We plan our outings, calling ahead to the artisanal bakery 20 miles away where we now buy bread and pastries since our own local bakery closed. We drive up, announce our name, take the box and drive away. We go to an indoor farmer’s market to buy milk, eggs, veggies and fruit, timing it when we think there will be the fewest customers.
We went to a rural store to buy seeds, onion sets and lettuce seedlings. It was business as usual despite the social distancing signs on the door. I volunteered as tribute and went inside the close quarters.
Sue managed to buy $52 worth of bacon, steak, salmon, chicken, hot dogs, sausage, ground sirloin and turkey burgers in less than 10 minutes at our local butcher. We are shopping guerillas, planning out our operations to minimize contact with other humans.

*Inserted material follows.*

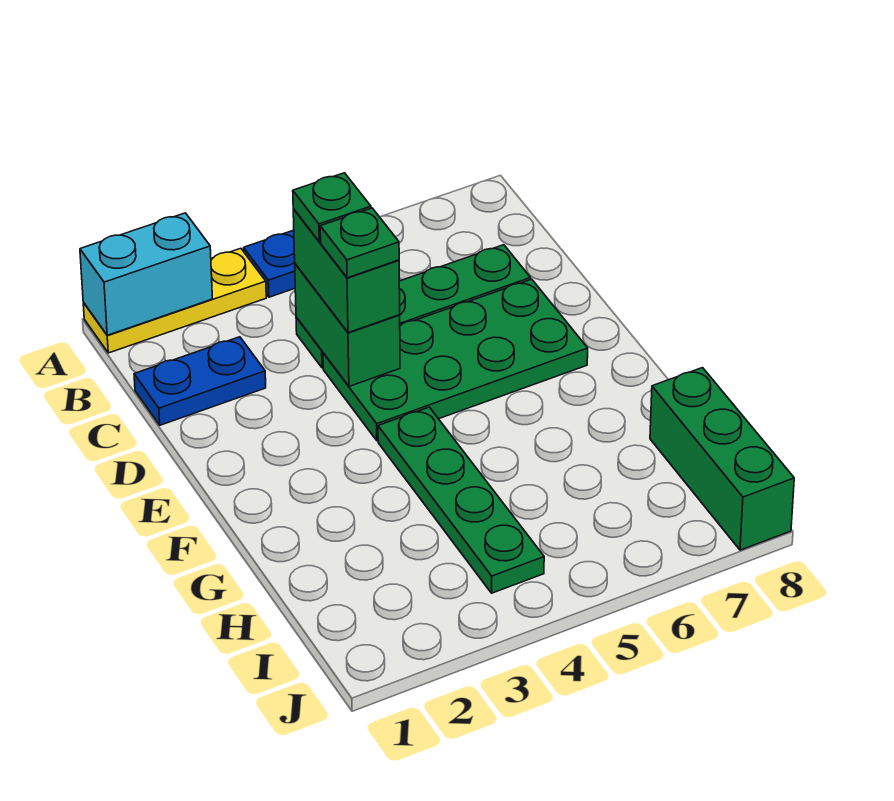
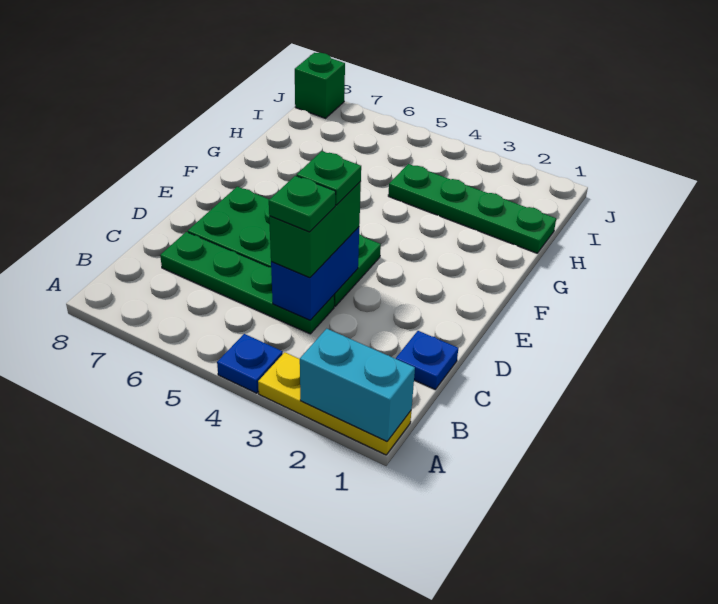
blue plate C1:C2 level 1 -> blue plate C1 level 1
green brick C4:D4 level 2 -> blue brick C4:D4 level 2
green plate F4:I4 level 1 -> green plate H1:H4 level 1
green brick H8:J8 level 1 -> green brick J8 level 1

On Thursday night we conducted Compline, the end-of-the-day office in the Episcopal Book of Common Prayer, on Facebook Live. It’s not like we sit around reading the prayer book or even the Bible to each other, but it was an attempt to create community. It’s also a beautiful service.
Collective grief is in the air
After almost a month of trying to treat this like an adventure, on Friday I melted down a bit. My stomach was in knots, and I had an urge to go to bed at 6 p.m. I could not stop crying. Sue read an entire post from Harvard Business Review, “That Discomfort You’re Feeling is Grief,” to me. It was an interview with David Kessler, a renowned expert on grief.
“. . . We’re feeling a number of different griefs. We feel the world has changed, and it has. We know this is temporary, but it doesn’t feel that way, and we realize things will be different. Just as going to the airport is forever different from how it was before 9/11, things will change and this is the point at which they changed. The loss of normalcy; the fear of economic toll; the loss of connection. This is hitting us and we’re grieving. Collectively. We are not used to this kind of collective grief in the air.”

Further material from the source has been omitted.